(Objectives):
1. Decide whether each statement agrees with the reflection on the general election, answering yes or no and quoting the words that settle it. (a) The author's local MP lost her seat. (b) The last seminar of the Utopias course took place on the day of the election defeat. (c) The author found Corbyn energetic on television.
2. In the reflection on the general election, what share of the national vote did Johnson automatically have once he had neutralized the Brexit Party?

(Document excerpt):
Saturday, 14 December 2019

Reflections on the General Election



It seemed a cruel irony to have the final seminar of my Utopias course on the very day of such a comprehensive electoral defeat for progressive politics in this country: Boris Johnson very firmly in, Jeremy Corbyn now on his way out.  Our Lancaster MP, Cat Smith, successfully defended her seat, so there was a grain of local comfort in that.  But after the immediate emotional shock of Thursday night to Friday morning, which was deep indeed, how does one make sense of the overall result?


Liar, racist and self-interested buffoon he may be, but Johnson very capably did what he had to do, which was to neutralise the Brexit Party: once that was achieved, he automatically had some forty-plus per cent of the national vote.  Corbyn had the near-impossible task of holding together Remain – his young Labour Party activists and metropolitan supporters – and Leave – the older, northern, white working class for the most part.  I’ve been at local Labour branch meetings at which I felt totally isolated as a Lexiteer, at which the assumption was utterly that Labour was now a Remain party, despite the national leadership’s own, more nuanced position.  To hold these two wings of the movement together would have required a consummate performer, and Corbyn was never that; I’ve been recurrently frustrated over the last couple of years by how lacklustre and energyless he seemed on television.  Add to that extraordinary levels of media vitriol, the anti-semitism issue, and what I think really was a ‘policy incontinence’ which weakened the initial impact of a strong left manifesto, and yes, Labour was indeed in trouble.

Stored items:

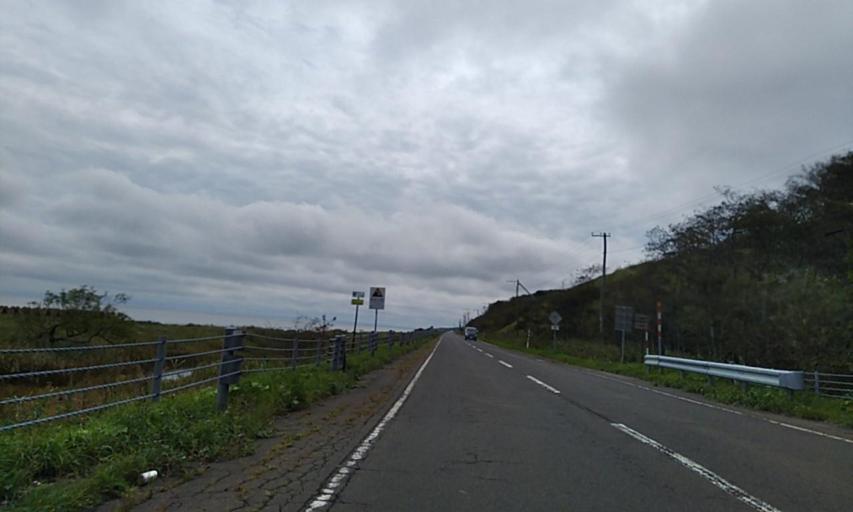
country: JP
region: Hokkaido
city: Shibetsu
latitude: 43.5070
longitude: 145.2450
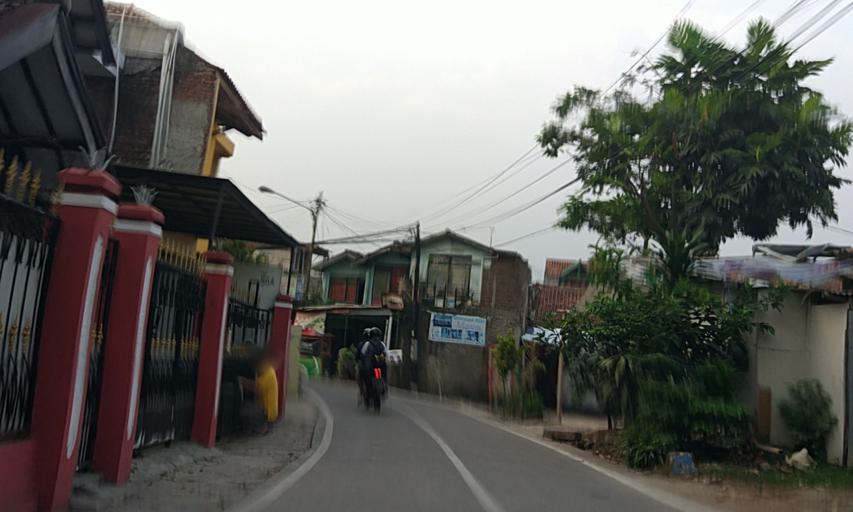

(Answers to the exercise):
1.
(a) No: "Our Lancaster MP, Cat Smith, successfully defended her seat"
(b) Yes: "to have the final seminar of my Utopias course on the very day of such a comprehensive electoral defeat for progressive politics in this country"
(c) No: "how lacklustre and energyless he seemed on television"

2. Some forty-plus percent of the national vote.